Cover Story: Talent Pool

CSF Assembles Acting Ensemble for 2004-05

Apr 21, 2004 at 2:06 pm
Rob Jansen



The core acting company at Cincinnati Shakespeare Festival is one of its hallmarks, a feature that keeps audiences returning to see favorite performers. Artistic Director Brian Isaac Phillips will work with a dozen actors for CSF's 11th season, including Jeremy Dubin, now a member of Actors Equity who was a company member from 1999 to 2002 and who turned in a brilliant performance as Guildenstern in Rosencrantz and Guildenstern Are Dead in February.

He'll be joined by founder Nick Rose and Phillips, both of whom will perform in three productions. The ensemble will be rounded out with three other CSF veterans: Corinne Mohlenhoff, Matt Johnson (also serving as company manager) and Sylvester Little Jr. (a company member in 1999-2001).
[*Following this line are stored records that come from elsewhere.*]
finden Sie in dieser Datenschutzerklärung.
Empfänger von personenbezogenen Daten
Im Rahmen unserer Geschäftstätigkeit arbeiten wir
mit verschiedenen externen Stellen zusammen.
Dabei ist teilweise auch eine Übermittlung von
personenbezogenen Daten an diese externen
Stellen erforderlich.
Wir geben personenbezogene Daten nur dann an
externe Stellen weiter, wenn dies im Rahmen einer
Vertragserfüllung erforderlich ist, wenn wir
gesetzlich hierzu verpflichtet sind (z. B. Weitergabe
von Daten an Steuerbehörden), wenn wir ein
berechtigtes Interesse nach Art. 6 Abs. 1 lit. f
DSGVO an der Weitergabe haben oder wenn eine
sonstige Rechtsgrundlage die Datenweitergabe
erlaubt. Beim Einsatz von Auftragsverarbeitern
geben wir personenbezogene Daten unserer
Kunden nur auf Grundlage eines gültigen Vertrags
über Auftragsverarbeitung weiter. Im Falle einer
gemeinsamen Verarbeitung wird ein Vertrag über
A most interesting addition is Rob Jansen, who caught the eye of many in the theater community in June 2003 playing the lead role in Know Theatre Tribe's award-winning production of Corpus Christi by Terrence McNally. Jansen was named Best Local Actor for that performance in the 2003 Cincinnati Entertainment Awards.

The company will include five new actors: Jeff Rice, Jeff Sanders, Anita Ross, Kate Berry and Andrew Bernhard, who graduates from Northern Kentucky University this spring (and was a CEA nominee in 2003 for his performance in NKU's production of Man of La Mancha).

In addition to Dubin, Phillips will cast several local professionals who are members of Actors Equity in a variety of roles: Bruce Cromer and Amy Warner will play George and Martha in the April production of Edward Albee's Who's Afraid of Virginia Woolf? Both actors were 2003 CEA nominees for their work at Ensemble Theatre, Cromer in the one-man show Underneath the Lintel and Warner as the writer in The Guys who helps a fire captain write eulogies to men lost at the World Trade Center. Additionally, professional Michael Shooner will perform in Arthur Miller's All My Sons, and Nancy Eyermann, an acting intern during 2003-04, will return as a guest artist.

Phillips intends to professionalize the company.

"Five years from now," he says, "the majority of CSF's actors will be Equity. We will be an Equity ensemble."

When that happens, CSF's Young Company will earn Equity points toward union membership by performing at the theater.